## What you will do
Without skipping anything, write out each record below exactly.

Collected data entries:

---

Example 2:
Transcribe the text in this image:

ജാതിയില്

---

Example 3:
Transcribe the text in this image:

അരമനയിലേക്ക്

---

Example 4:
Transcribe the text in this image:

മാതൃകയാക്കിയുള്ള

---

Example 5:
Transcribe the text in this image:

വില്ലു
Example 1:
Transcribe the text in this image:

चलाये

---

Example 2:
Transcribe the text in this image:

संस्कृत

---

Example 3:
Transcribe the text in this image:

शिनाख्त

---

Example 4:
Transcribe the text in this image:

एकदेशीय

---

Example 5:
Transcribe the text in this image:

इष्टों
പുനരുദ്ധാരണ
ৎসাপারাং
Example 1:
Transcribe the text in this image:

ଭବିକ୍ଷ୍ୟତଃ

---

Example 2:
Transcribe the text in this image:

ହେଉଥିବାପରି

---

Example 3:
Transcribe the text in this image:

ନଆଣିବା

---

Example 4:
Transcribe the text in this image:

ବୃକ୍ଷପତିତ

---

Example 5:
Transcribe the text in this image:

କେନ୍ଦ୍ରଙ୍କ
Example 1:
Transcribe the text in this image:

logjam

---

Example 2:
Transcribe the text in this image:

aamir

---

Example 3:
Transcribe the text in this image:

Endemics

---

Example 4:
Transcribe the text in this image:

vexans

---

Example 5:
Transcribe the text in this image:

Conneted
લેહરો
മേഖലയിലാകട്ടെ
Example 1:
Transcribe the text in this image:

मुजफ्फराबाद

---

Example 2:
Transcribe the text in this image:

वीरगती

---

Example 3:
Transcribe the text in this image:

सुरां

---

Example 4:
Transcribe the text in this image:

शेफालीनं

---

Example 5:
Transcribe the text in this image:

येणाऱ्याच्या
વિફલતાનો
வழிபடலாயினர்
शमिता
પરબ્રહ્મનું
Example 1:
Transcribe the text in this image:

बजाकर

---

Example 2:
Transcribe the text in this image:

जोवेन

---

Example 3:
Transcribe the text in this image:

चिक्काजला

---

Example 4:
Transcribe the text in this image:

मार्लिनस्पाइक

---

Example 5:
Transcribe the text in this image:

## Response for this exercise
---

Example 2:
Transcribe the text in this image:

ജാതിയില്

---

Example 3:
Transcribe the text in this image:

അരമനയിലേക്ക്

---

Example 4:
Transcribe the text in this image:

മാതൃകയാക്കിയുള്ള

---

Example 5:
Transcribe the text in this image:

വില്ലു
Example 1:
Transcribe the text in this image:

चलाये

---

Example 2:
Transcribe the text in this image:

संस्कृत

---

Example 3:
Transcribe the text in this image:

शिनाख्त

---

Example 4:
Transcribe the text in this image:

एकदेशीय

---

Example 5:
Transcribe the text in this image:

इष्टों
പുനരുദ്ധാരണ
ৎসাপারাং
Example 1:
Transcribe the text in this image:

ଭବିକ୍ଷ୍ୟତଃ

---

Example 2:
Transcribe the text in this image:

ହେଉଥିବାପରି

---

Example 3:
Transcribe the text in this image:

ନଆଣିବା

---

Example 4:
Transcribe the text in this image:

ବୃକ୍ଷପତିତ

---

Example 5:
Transcribe the text in this image:

କେନ୍ଦ୍ରଙ୍କ
Example 1:
Transcribe the text in this image:

logjam

---

Example 2:
Transcribe the text in this image:

aamir

---

Example 3:
Transcribe the text in this image:

Endemics

---

Example 4:
Transcribe the text in this image:

vexans

---

Example 5:
Transcribe the text in this image:

Conneted
લેહરો
മേഖലയിലാകട്ടെ
Example 1:
Transcribe the text in this image:

मुजफ्फराबाद

---

Example 2:
Transcribe the text in this image:

वीरगती

---

Example 3:
Transcribe the text in this image:

सुरां

---

Example 4:
Transcribe the text in this image:

शेफालीनं

---

Example 5:
Transcribe the text in this image:

येणाऱ्याच्या
વિફલતાનો
வழிபடலாயினர்
शमिता
પરબ્રહ્મનું
Example 1:
Transcribe the text in this image:

बजाकर

---

Example 2:
Transcribe the text in this image:

जोवेन

---

Example 3:
Transcribe the text in this image:

चिक्काजला

---

Example 4:
Transcribe the text in this image:

मार्लिनस्पाइक

---

Example 5:
Transcribe the text in this image:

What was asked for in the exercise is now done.